4.14.ライア・レッセント


 木幕たちは外に出て、まずは住む家を決めようと街に行こうとしたのだが、孤児院の庭に一人で剣を振っている少年がいる事に気が付いて立ち止まった。

 その剣は沖田川の持っている物によく似ている。

 だが鞘は木ではなく革だ。

 制作を依頼した鍛冶師の技量では、木の鞘は作れなかったのだろう。


「おじいちゃん! ライア帰って来た!」

「おお、そうかえ。教えてくれて有難うなぁウィリ」

「どういたしまして!」


 ウィリと呼ばれた子供は、木幕に屋台での礼を言うと、すぐに皆の元へと行ってしまった。

 ここにいる子供が彼の事を知っているという事は、味方なのだろう。

 少しばかり身構えていたのを完全に解き、沖田川と共に少年の所まで歩いていく。


 近づいてきたことに気が付いたのか、剣を鞘に納めて小走りでこっちに走って来た。


「今帰りました師匠!」

「え?」

「む?」

「お帰りライア。怪我はないかの」

「はい! 問題ありません! えっと、師匠? この方たちは……?」


 そう言い、彼は二人の事を手で示す。

 沖田川は小さく頷いてから、紹介してくれる。


「木幕殿とレミ殿だ。子供たちの行く末を変えてくれる者たちじゃよ。挨拶なさい」

「お、おお! そうですか! 初めまして木幕さん、レミさん! 俺はライア・レッセントって言います! 宜しくお願いします!」


 ライアは頭を深く下げて挨拶をしてくれた。

 とても良い子だという第一印象を受けるが、それよりも持っている武器と沖田川の事を師匠と言ったことが気になって仕方がない。
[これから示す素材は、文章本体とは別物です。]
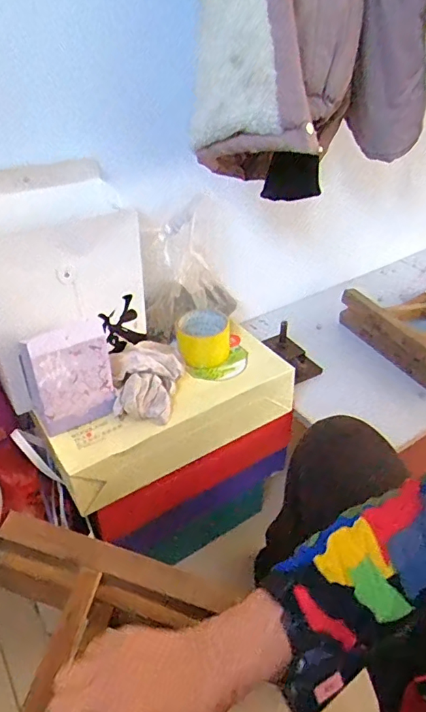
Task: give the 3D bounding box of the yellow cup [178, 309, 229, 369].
[{"bbox_3d":[-0.015,-0.029,0.826,0.082,0.065,0.080,0,37,0],"label":"yellow cup"}]

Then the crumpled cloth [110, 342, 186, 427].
[{"bbox_3d":[-0.098,0.028,0.746,0.096,0.062,0.148,5,37,6],"label":"crumpled cloth"}]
 その事をレミが聞いてみると、ライアは胸を張りながら説明をしてくれる。


「へへっ、師匠は強いし助けてくれるしで、俺その剣技に惚れたんです! そんで弟子入りしたんですよー!」

「そうなんですね! 私はちょっと違うんですけど、ライアさんと同じ様に弟子やらせてもらってます!」

「おー! そうですか! いいですよねー師匠たちの剣技!」

「確かに! でも私あんまり教えてもらってないんですよねー」

「俺もですよー。一個だけしか教えてもらってないです」


 同じ弟子同士、話が通じるところがあるのだろう。

 師匠二人を差し置いて楽し気に会話をし始めてしまった。


 二人の言った通り、木幕と沖田川はあまり技を教えていない。

 木幕に限っては教えることができないというのが一番大きい所なので、立ち合いとしての基礎を教えているだけだ。

 沖田川はまだ技を教えれる段階まで来ていないという事で、あえて教えていない。

 まずは体に染みついた変な癖を全て矯正しなければならないのだ。

 それが終わらなければ、まだ技を教えれない。


 だが、それもそろそろである。

 もう少し時間が経てば、教えようと思っているのは内緒だ。


「良い弟子であるな」

「なに、まだまだ小童よ。じゃが木幕殿は女子を弟子にしておるとは」

「この世では女でも戦に身を投じると聞く」

「郷に入っては郷に従え、という奴じゃな。しかし、薙刀をつこうておるのに槍術を教えるのかえ?」

「某は薙刀の立ち合いはしたこともない故、分からぬ。槍術の基礎から、己の力で技を見出してもらうつもりである」

「なるほどのぉ」


 葉我流剣術は、基本的には自分で技を作ることを許されている。

 葉は一つとして同じ落ち方はしない。

 その考えに則って、木幕が教えるのは基礎のみ。

 後は彼女次第である。


 話を聞いて沖田川はなんとも難しいことを要求するものだと思ったが、それもまた修行の一つ。

 一人が決めた技を継承し続けるのも面白いだろうが、自分の技を見出すのも面白い物だ。

 彼がそうであったように。


「ふむ、そろそろと思ったが、もう教えた方が良いやもしれぬのぉ」

「それで……え!? マジですか師匠! やったぁー!!」


 ライアはレミと話していたが、沖田川の呟いた言葉を聞き逃しはしなかった。

 力強くガッツポーズをした後、腰に携えていた武器を右手に持って軽く頭を下げる。


 それを見た沖田川は、何も言わずに少し歩いていく。


「木幕殿、レミ殿。そちらは頼んだぞ」

「任されました! よし、じゃあ行きますよ師匠!」

「うむ」


 決めておかなければならないこともある。

 という事で二人は孤児院を出たのだった。